Purpose, at least in the conventional way we are taught to understand it, is a hard concept to grasp and yet, like an ever-elusive ghost, it is something we’re told to search for, regardless of cost or the amount of time it will take. We’re led to believe that without purpose, we will drift aimlessly through life, achieving little.
While we all have our own unique talents and interests, it is rare for us to find one singular passion – our purpose – that will drive every part of our lives. When we are told to find our purpose and come up empty-handed, it can leave us feeling inferior, as though we are lacking a key part of ourselves.
On the flip side, if you’re one of the lucky few who actually find their purpose, you’re expected to live it every day. For these people, life can become overwhelming, due to the intense pressure of working ceaselessly towards a goal.

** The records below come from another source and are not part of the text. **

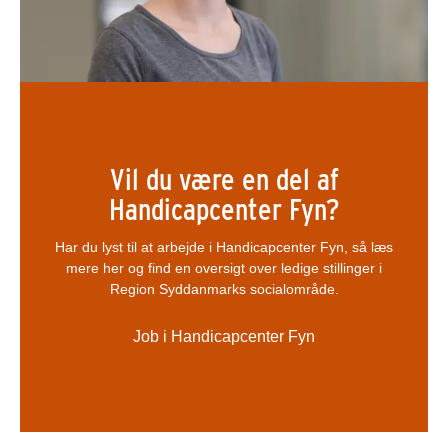
Vil du være en del af
Handicapcenter Fyn?
Har du lyst til at arbejde i Handicapcenter Fyn, så læs
mere her og find en oversigt over ledige stillinger i
Region Syddanmarks socialområde.
Job i Handicapcenter Fyn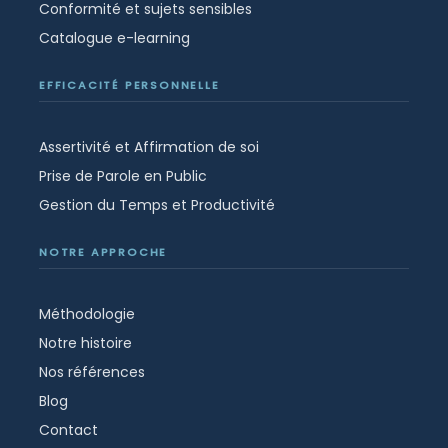
Conformité et sujets sensibles
Catalogue e-learning
EFFICACITÉ PERSONNELLE
Assertivité et Affirmation de soi
Prise de Parole en Public
Gestion du Temps et Productivité
NOTRE APPROCHE
Méthodologie
Notre histoire
Nos références
Blog
Contact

What’s remarkable, is that deep inside we know that success is not what we use to measure the everyday. In Harvard University’s Dark Horse Project, 91% of people surveyed said that for them personally, success equated to someone who was purpose-driven, in comparison to society’s definition of success, which 74% of those surveyed said was someone who was powerful. Those who are living a purpose-driven life are not defined by their character, nor are they defined by their socio-economic background, nor their approach to training, study, or practice. These findings show that it is not an individual’s pursuit of excellence that leads them to fulfilment, it is their pursuit of fulfilment that leads them to excellence.

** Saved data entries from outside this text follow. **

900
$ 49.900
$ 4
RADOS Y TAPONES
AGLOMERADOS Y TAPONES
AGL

So how did “finding our purpose” – a phrase intended to inspire and drive us – lead so many of us to disappointment, frustration and even depression? It simply isn’t right. Might this suggest that we have been looking at “purpose” wrong all along?
In Unpurpose, I use a number of sportspeople, ordinary people and organizations from all corners of the world as examples of viewing purpose not as a goal, but as a way of life. Each example has had a disciplined approach to achieving their goals, no matter how long this has taken them. Many athletes spend their entire childhoods practicing just to be able to run a marathon in an Olympic arena. However, it is what happens after the goal is achieved – no matter how grandiose the goal may be – that I look at more closely throughout the course ofUnpurpose.

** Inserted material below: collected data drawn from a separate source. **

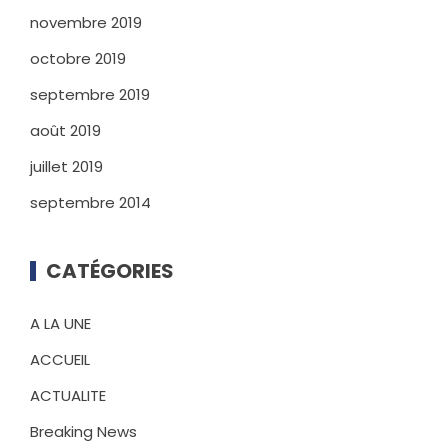
novembre 2019
octobre 2019
septembre 2019
août 2019
juillet 2019
septembre 2014
CATÉGORIES
A LA UNE
ACCUEIL
ACTUALITE
Breaking News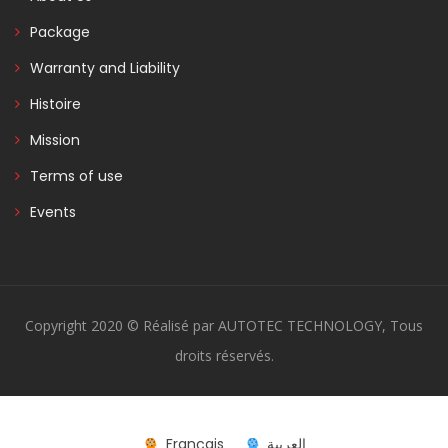
Package
Warranty and Liability
Histoire
Mission
Terms of use
Events
Copyright 2020 © Réalisé par AUTOTEC TECHNOLOGY, Tous
droits réservés.
Français
العربية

Indeed, working hard every day to accomplish a single, overarching goal means you have grit, determination and resilience, which are great attributes, but the ability to pull yourself together mentally and physically in competition is different from the challenges that await you beyond the sporting or corporate or entrepreneurial arena.
What awaits you is what has been there before the dreams of running a marathon or becoming a remarkable leader, mother, father, astronaut, teacher or whatever else you may have set your mind to. We need to remove the idea of “achieving it” and replace it with the idea of “living it.” By doing that we are shifting purpose from the pursuit of a goal to a way of life. Don’t reset – instead, unpurpose.